Eine ehrgeizige Forscherin
Das wollte Fejzo nicht auf sich sitzen lassen. Als Forscherin beschloss sie, sich auf die Suche nach dem wahren Grund für ihre Erkrankung zu machen. Zunächst war es schwierig, Geld für ihre Forschung zu bekommen. Deshalb tat sich Fejzo mit 23andMe zusammen, einem Unternehmen, das Erbgut-Analysen für Privatpersonen anbietet. Wer sein Erbgut dort untersuchen lässt, kann sich dafür entscheiden, die Daten für Forschungszwecke zur Verfügung zu stellen.
So wurde Fejzo auf ein bestimmtes Hormon namens GDF-15 aufmerksam. Aus der Krebsforschung gab es bereits Hinweise, dass dieses Hormon mit einem starken Gewichtsverlust in Zusammenhang steht, ähnlich wie bei der Schwangerschaftsübelkeit. Außerdem war bereits bekannt, dass das Hormon GDF-15 während der Schwangerschaft von der Plazenta produziert wird.
Es kommt auf den Anstieg an
Ein Verdächtiger war also gefunden. Weitere Studien bestätigten, dass Schwangere mit viel GDF-15 im Blut häufiger an starker Übelkeit leiden. Doch es fehlte an Beweisen, dass das Hormon tatsächlich die Übelkeit auslöst und nicht etwa eine Folge davon ist. Fejzo machte sich auf die Suche und arbeitete mit einer Forschungsgruppe aus Cambridge in Großbritannien zusammen.
Dabei fiel ihnen etwas auf: Manche Schwangere haben zwar normale Mengen des Hormons GDF-15 in ihrem Blut, leiden aber trotzdem an starker Übelkeit. Die Forschenden stellten eine Theorie auf. Danach sorgen Veränderungen im Erbgut dafür, dass manche Frauen vor der Schwangerschaft nur wenig GDF-15 im Blut haben. Kommt dann aufgrund der Schwangerschaft ein starker Anstieg des Hormons hinzu, reagieren diese Frauen heftiger darauf.

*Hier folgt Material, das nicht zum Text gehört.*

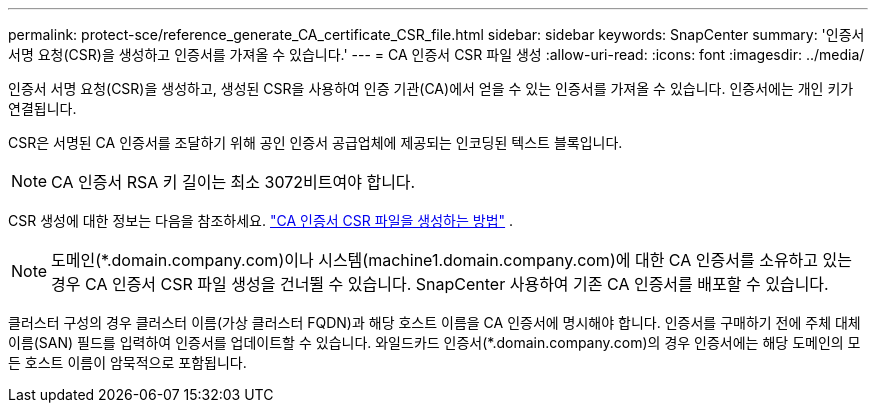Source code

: ---
permalink: protect-sce/reference_generate_CA_certificate_CSR_file.html 
sidebar: sidebar 
keywords: SnapCenter 
summary: '인증서 서명 요청(CSR)을 생성하고 인증서를 가져올 수 있습니다.' 
---
= CA 인증서 CSR 파일 생성
:allow-uri-read: 
:icons: font
:imagesdir: ../media/


[role="lead"]
인증서 서명 요청(CSR)을 생성하고, 생성된 CSR을 사용하여 인증 기관(CA)에서 얻을 수 있는 인증서를 가져올 수 있습니다.  인증서에는 개인 키가 연결됩니다.

CSR은 서명된 CA 인증서를 조달하기 위해 공인 인증서 공급업체에 제공되는 인코딩된 텍스트 블록입니다.


NOTE: CA 인증서 RSA 키 길이는 최소 3072비트여야 합니다.

CSR 생성에 대한 정보는 다음을 참조하세요. https://kb.netapp.com/Advice_and_Troubleshooting/Data_Protection_and_Security/SnapCenter/How_to_generate_CA_Certificate_CSR_file["CA 인증서 CSR 파일을 생성하는 방법"^] .


NOTE: 도메인(*.domain.company.com)이나 시스템(machine1.domain.company.com)에 대한 CA 인증서를 소유하고 있는 경우 CA 인증서 CSR 파일 생성을 건너뛸 수 있습니다.  SnapCenter 사용하여 기존 CA 인증서를 배포할 수 있습니다.

클러스터 구성의 경우 클러스터 이름(가상 클러스터 FQDN)과 해당 호스트 이름을 CA 인증서에 명시해야 합니다.  인증서를 구매하기 전에 주체 대체 이름(SAN) 필드를 입력하여 인증서를 업데이트할 수 있습니다.  와일드카드 인증서(*.domain.company.com)의 경우 인증서에는 해당 도메인의 모든 호스트 이름이 암묵적으로 포함됩니다.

"Es ist die Kombination aus einem niedrigen Wert vor der Schwangerschaft und einem höheren Wert während der Schwangerschaft, die darüber entscheidet, wie stark die Schwangerschaftsübelkeit ausfällt", erklärt Fejzo.
Vermutungen bestätigt
Versuche mit Mäusen bestätigten diese Theorie. Gaben die Forschenden ihnen eine hohe Dosis GDF-15, verloren die Tiere an Appetit und Gewicht - genau wie Menschen mit starker Schwangerschaftsübelkeit. Mäuse, die bereits an eine geringe Dosis GDF-15 gewöhnt waren, zeigten dagegen kein auffälliges Verhalten.

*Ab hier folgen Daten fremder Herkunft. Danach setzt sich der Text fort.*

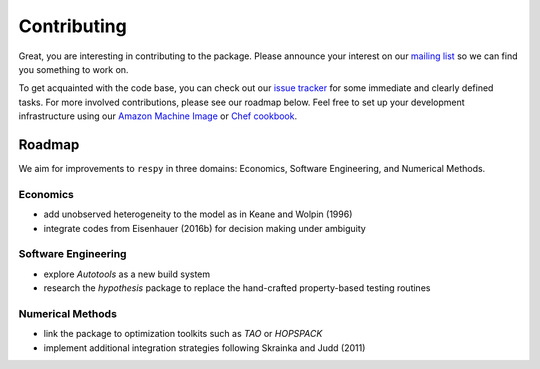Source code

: Contributing
============

Great, you are interesting in contributing to the package. Please announce your interest on our `mailing list <https://groups.google.com/forum/#!forum/respy/join>`_  so we can find you something to work on.

To get acquainted with the code base, you can check out our `issue tracker <https://gitlab.com/restudToolbox/package/issues>`_ for some immediate and clearly defined tasks. For more involved contributions, please see our roadmap below. Feel free to set up your development infrastructure using our `Amazon Machine Image <https://console.aws.amazon.com/ec2/v2/home?region=us-east-1#LaunchInstanceWizard:ami=ami-6457c773>`_ or `Chef cookbook <https://github.com/restudToolbox/chef-respy>`_.

Roadmap
--------

We aim for improvements to ``respy`` in three domains: Economics, Software Engineering, and Numerical Methods.

Economics
^^^^^^^^^

* add unobserved heterogeneity to the model as in Keane and Wolpin (1996)
* integrate codes from Eisenhauer (2016b) for decision making under ambiguity

Software Engineering
^^^^^^^^^^^^^^^^^^^^

* explore *Autotools* as a new build system
* research the *hypothesis* package to replace the hand-crafted property-based testing routines

Numerical Methods
^^^^^^^^^^^^^^^^^

* link the package to optimization toolkits such as *TAO* or *HOPSPACK*
* implement additional integration strategies following Skrainka and Judd (2011)
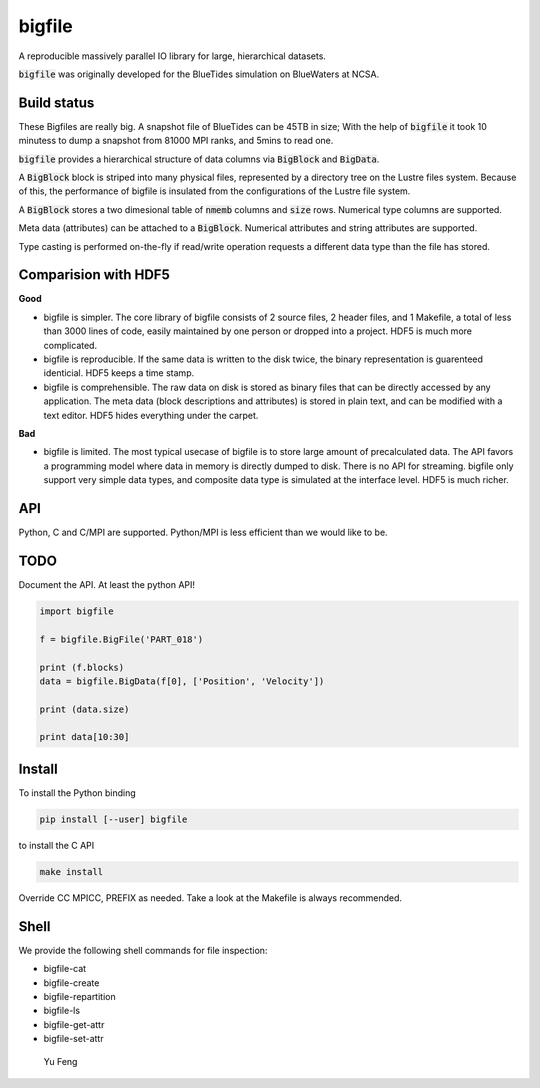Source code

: bigfile
=======

A reproducible massively parallel IO library for large, hierarchical datasets.

:code:`bigfile` was originally developed for the BlueTides simulation 
on BlueWaters at NCSA. 

Build status
------------
.. image:: https://api.travis-ci.org/rainwoodman/bigfile.svg
    :alt: Build Status
    :target: https://travis-ci.org/rainwoodman/bigfile/

These Bigfiles are really big.  
A snapshot file of BlueTides can be 45TB in size; 
With the help of :code:`bigfile` it took 10 minutess 
to dump a snapshot from 81000 MPI ranks, and 5mins to read one.

:code:`bigfile` provides a hierarchical structure of data columns via :code:`BigBlock` and :code:`BigData`. 

A :code:`BigBlock` block is striped into many physical files, represented by a directory tree on the Lustre files system. Because of this, the performance of bigfile is insulated from the configurations of the Lustre file system. 

A :code:`BigBlock` stores a two dimesional table of :code:`nmemb` columns and :code:`size` rows. Numerical type columns are supported.

Meta data (attributes) can be attached to a :code:`BigBlock`. Numerical attributes and string attributes are supported.

Type casting is performed on-the-fly if read/write operation requests a different data type than the file has stored.

Comparision with HDF5
---------------------

**Good**

- bigfile is simpler. The core library of bigfile consists of 2 source files, 2 header
  files, and 1 Makefile,  a total of less than 3000 lines of code, 
  easily maintained by one person or dropped into a project. 
  HDF5 is much more complicated.
- bigfile is reproducible. If the same data is written to the disk twice, the binary
  representation is guarenteed identicial. HDF5 keeps a time stamp.

- bigfile is comprehensible. The raw data on disk is stored as binary files
  that can be directly accessed by any application. The meta data (block 
  descriptions and attributes) is stored in plain text, and can be modified 
  with a text editor. HDF5 hides everything under the carpet. 

**Bad**

- bigfile is limited. The most typical usecase of bigfile is to store 
  large amount of precalculated data. The API favors a programming model 
  where data in memory is directly dumped to disk. There is no API for streaming.
  bigfile only support very simple data types, and composite data type 
  is simulated at the interface level. 
  HDF5 is much richer. 

API
---

Python, C and C/MPI are supported. Python/MPI is less efficient than we would like to be.

TODO
----

Document the API. At least the python API!

.. code:: python

    import bigfile

    f = bigfile.BigFile('PART_018')

    print (f.blocks)
    data = bigfile.BigData(f[0], ['Position', 'Velocity'])
    
    print (data.size)

    print data[10:30]

    
Install
-------

To install the Python binding

.. code:: bash

    pip install [--user] bigfile

to install the C API

.. code:: bash

    make install

Override CC MPICC, PREFIX as needed. Take a look at the Makefile is always recommended.

Shell
-----

We provide the following shell commands for file inspection:

- bigfile-cat
- bigfile-create
- bigfile-repartition
- bigfile-ls
- bigfile-get-attr
- bigfile-set-attr


 Yu Feng
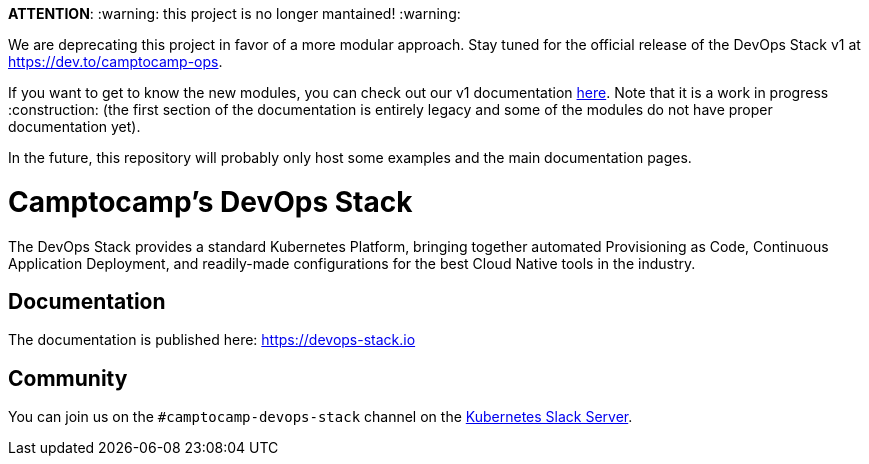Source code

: *ATTENTION*: :warning: this project is no longer mantained! :warning:

We are deprecating this project in favor of a more modular approach. Stay tuned for the official release of the DevOps Stack v1 at https://dev.to/camptocamp-ops[https://dev.to/camptocamp-ops].

If you want to get to know the new modules, you can check out our v1 documentation https://devops-stack.io/docs-v1/latest/index.html[here]. Note that it is a work in progress :construction: (the first section of the documentation is entirely legacy and some of the modules do not have proper documentation yet).

In the future, this repository will probably only host some examples and the main documentation pages.

= Camptocamp's DevOps Stack

The DevOps Stack provides a standard Kubernetes Platform, bringing together automated Provisioning as Code, Continuous Application Deployment, and readily-made configurations for the best Cloud Native tools in the industry.


== Documentation

The documentation is published here: https://devops-stack.io


== Community

You can join us on the `#camptocamp-devops-stack` channel on the https://slack.k8s.io/[Kubernetes Slack Server].

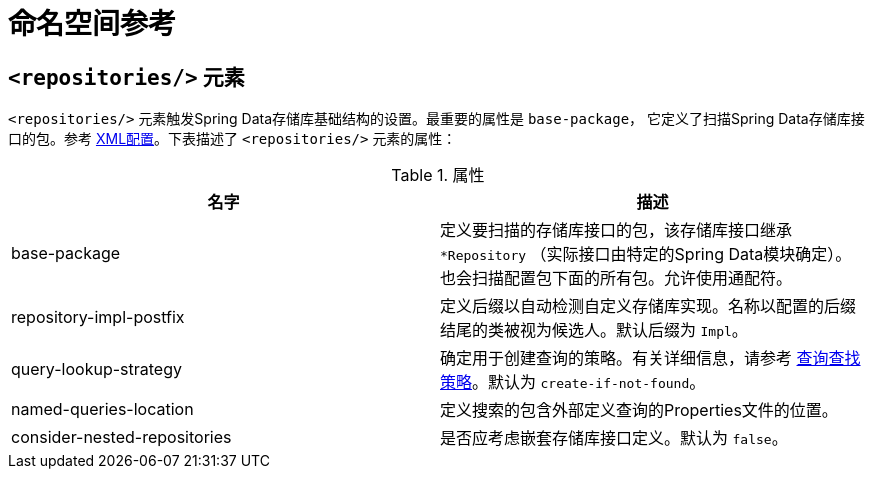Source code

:// [appendix]
[[repositories.namespace-reference]]
= 命名空间参考

[[populator.namespace-dao-config]]
== `<repositories/>` 元素

`<repositories/>` 元素触发Spring Data存储库基础结构的设置。最重要的属性是 `base-package`，
它定义了扫描Spring Data存储库接口的包。参考 <<repositories.create-instances.spring,XML配置>>。下表描述了 `<repositories/>` 元素的属性：

.属性
|===
| 名字 | 描述

| base-package
| 定义要扫描的存储库接口的包，该存储库接口继承 `*Repository` （实际接口由特定的Spring Data模块确定）。
也会扫描配置包下面的所有包。允许使用通配符。

| repository-impl-postfix
| 定义后缀以自动检测自定义存储库实现。名称以配置的后缀结尾的类被视为候选人。默认后缀为 `Impl`。

| query-lookup-strategy
| 确定用于创建查询的策略。有关详细信息，请参考 <<repositories.query-methods.query-lookup-strategies,查询查找策略>>。默认为 `create-if-not-found`。

| named-queries-location
| 定义搜索的包含外部定义查询的Properties文件的位置。

| consider-nested-repositories
| 是否应考虑嵌套存储库接口定义。默认为 `false`。
|===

Das Auftreten von Schwangerschaftsübelkeit könnte also durch eine Form von Desensibilisierung verhindert werden. Beim Anblick der Ergebnisse habe sie Tränen in den Augen gehabt, erinnert sich Fejzo.
Um ihre Theorie weiter zu untermauern, befragten die Forschenden Betroffene der sogenannten Beta-Thalassämie. Diese erbliche Blutkrankheit geht mit dauerhaft erhöhten GDF-15-Werten einher. Lediglich fünf Prozent der Befragten gaben an, während ihrer Schwangerschaft an Übelkeit und Erbrechen gelitten zu haben. In der Kontrollgruppe war der Anteil dagegen mehr als zehnmal so hoch.
Zudem konnten die Forschenden nachweisen, dass das Hormon hauptsächlich vom Fötus produziert wird. Fejzo vermutet, dass es sich dabei um einen evolutionären Schutzmechanismus handelt, damit sich Schwangere nicht zu sehr verausgaben.
Weitere Forschung nötig
Ob Betroffene wie Nicole in Zukunft vor einer Schwangerschaft an das Hormon gewöhnt werden können, soll nun in weiteren Studien untersucht werden. Auch während der Schwangerschaft könnte der Rezeptor für GDF-15 im Gehirn gezielt blockiert oder das Hormon mit Antikörpern neutralisiert werden. Bis eine solche Therapie verfügbar sein wird, ist allerdings noch viel Forschungsarbeit nötig.